The growing wealth gap in the US is, says billionaire investor Ray Dalio in the Financial Times, a national emergency. If we don’t do something about it, he says, “we are all going to try and kill each other”. In general, I think it is better for multibillionaires to refrain from 1) criticising the system that made them multibillionaires, and 2) suggesting ways for other people to have fewer chances of becoming multibillionaires than they had.

You can’t negate your own use of system failure by demanding the system be fixed when you have finished with it. And it isn’t nice to demand that the “rich” are soaked when you yourself are so rich that no tax can ever begin to make a dent in your own lifestyle. It also isn’t a given that the wealth gap is as much a problem as publicity-hungry billionaires like to pretend they think it is.
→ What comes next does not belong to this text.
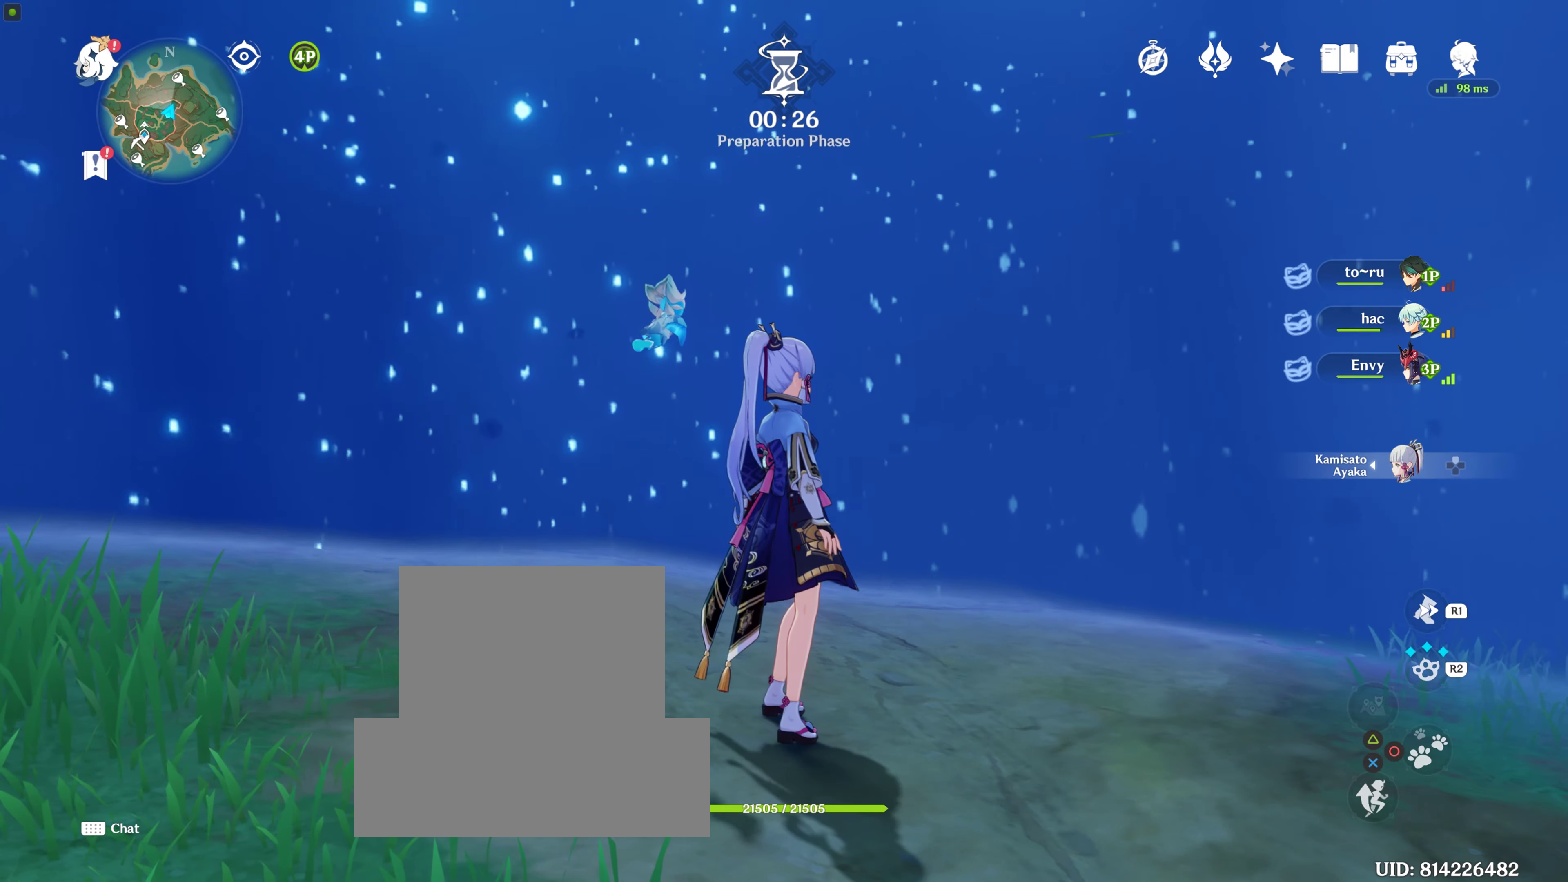
{"buttons": [], "left_stick": "center", "right_stick": "center", "events": []}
It is true that US household wealth as a proportion of GDP has jumped from a longer-term average of under 400% of GDP to more like 550%. And its distribution has shifted: according to James Ferguson of MacroStrategy, the top 1% has seen its percentage share of wealth grow from 24% to 29%, while that of the middle class has fallen from 32% to 21%.
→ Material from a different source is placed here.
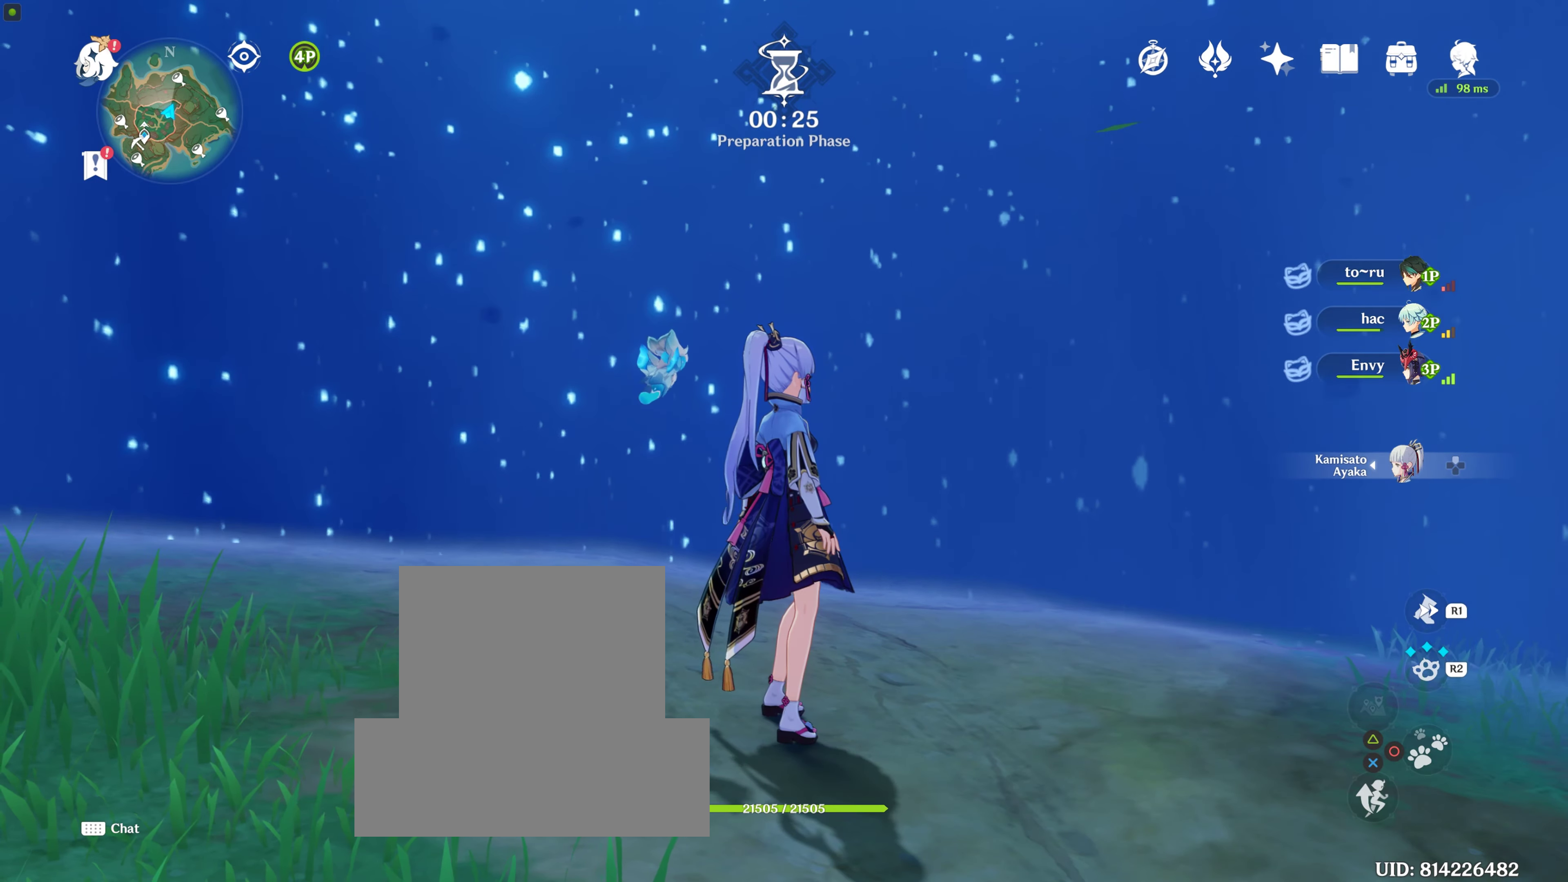
{"buttons": [], "left_stick": "center", "right_stick": "center", "events": [[17, "right_stick", "right"], [367, "right_stick", "center"]]}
But this isn’t as simple as it seems. The first thing to note, says Ferguson (who will be at our Wealth Summit on 22 November – come and argue this one with him on the day) is that much of the rise in wealth comes from the bond market (we talk this week about why stockmarkets are shrinking and debt markets growing). But as interest rates rise and defaults begin, much of it will evaporate. Secondly, a big part of the rise in wealth inequality is about people living longer. Older people are automatically richer than the young. Historically the main trigger for wealth redistribution has been their deaths. So lots of those in the bottom wealth quintiles are less unnaturally poor, than just young. And those in the top quintiles, less unnaturally rich than just old.
Still, none of this will make the topic less politically fraught. And there are statistics that should worry us. Dalio notes that 50 years ago, just 6.5% of corporate revenues went to shareholders. Today it’s 13%. Less is going to workers in the US and less to the taxman. Corporate profits have ballooned since the mid-1970s. But as Pictet Asset Management’s Luca Paolini points out, corporate tax revenues have not.
You can debate the extent to which this is part of a cycle, or a market failure that government must correct. But either way, politics is about to make it swing in the other direction – we talk in this week’s magazine about how a socialist government could make that happen in the UK (with the inevitable unpleasant overshoot of course).
We also have a chart showing how the US equity market has disconnected itself from corporate profits over the last three years. It has risen. They have stayed flat. A bull market is usually driven by rising margins. If margins are no longer rising and are soon to be squeezed by a rising share of profits being redirected to workers and the taxman, should you worry about investing in large US stocks? Probably.
The UK suffers many of the same issues too: but the real yield on the FTSE 100, along with polls suggesting that a Corbyn government is still very unlikely, should give investors here a level of comfort. The UK remains one of the few good value markets in the world.